*PAGE EXTRACT:*
Segment Open

Australia yesterday denied that it had agreed to treat young Indonesian people smugglers more leniently in return for Indonesia reducing the prison sentence of a high-profile Australian drug trafficker.
However, Australian Foreign Minister Bob Carr conceded that Indonesians saw a link between the treatment of Australian Schapelle Corby and young Indonesians held in Australian prisons.
Corby, 34, learned in a Bali prison on Tuesday that Indonesian President Susilo Bambang Yudhoyono had granted a five-year reduction of a 20-year sentence for her 2005 conviction for smuggling marijuana onto the island.
Photo: AFP
Her lawyer said that since several other cuts to her sentence were approved previously, she could be freed in about three months.
The successful bid for clemency comes a week after Australia released three young Indonesians from prison based on new evidence that they might not be adults. Crew members of Indonesian people smuggling boats who illegally bring asylum-seekers to Australia are sent home without punishment if they are children.
Indonesian State Secretary Sudi Silalahi said Corby’s sentence reduction was part of a reciprocal deal in which Australia would be more lenient toward young Indonesians arrested for crewing asylum seeker boats.

Segment Closed

*TASK 1:*
Answer these questions from the article above:
(a) How old is Corby?
(b) How long was her original prison sentence?
(c) How many young Indonesians did Australia release from prison a week before the clemency bid succeeded?
*TASK 2:* List every person the article names.
*TASK 3:*
For each statement, say whether the article agrees, and quote the words that decide it.
(a) Corby's sentence was reduced by five years.
(b) Bob Carr said Indonesians saw no link between Corby's treatment and the young Indonesians held in Australian prisons.
(c) Crew members of people smuggling boats who are children are punished before being sent home.
The lines after the article are separate material.

*PROVIDED DATA:*
Segment Open

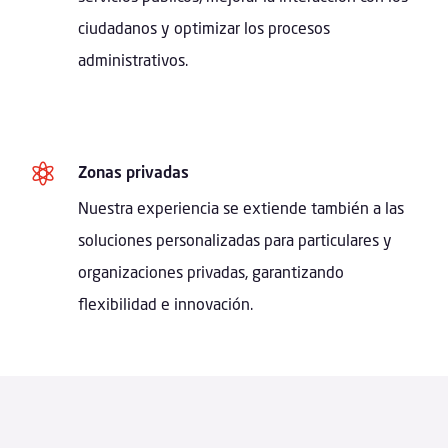
ciudadanos y optimizar los procesos
administrativos.

Zonas privadas
Nuestra experiencia se extiende también a las
soluciones personalizadas para particulares y
organizaciones privadas, garantizando
flexibilidad e innovación.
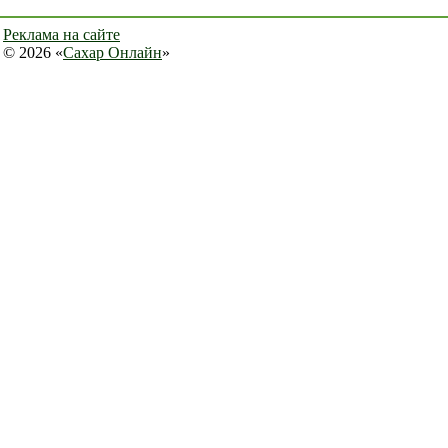
Реклама на сайте
© 2026 «
Сахар Онлайн
»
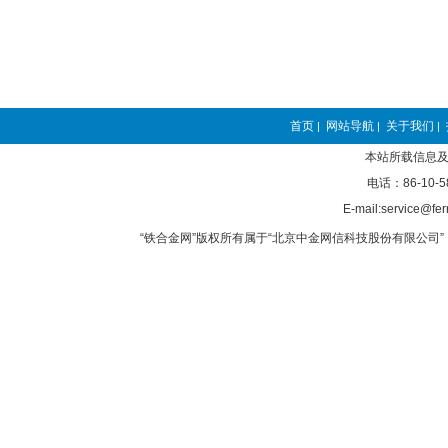
首页
网站导航
关于我们
|
|
|
本站所载信息及
电话：86-10-5
E-mail:service@fer
“铁合金网”版权所有属于“北京中金网信科技股份有限公司”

Segment Closed

*REPLY 1:*
(a) 34
(b) 20 years
(c) Three

*REPLY 2:* Bob Carr, Schapelle Corby, Susilo Bambang Yudhoyono, Sudi Silalahi

*REPLY 3:*
(a) Yes: "had granted a five-year reduction of a 20-year sentence"
(b) No: "conceded that Indonesians saw a link between the treatment of Australian Schapelle Corby and young Indonesians held in Australian prisons"
(c) No: "are sent home without punishment if they are children"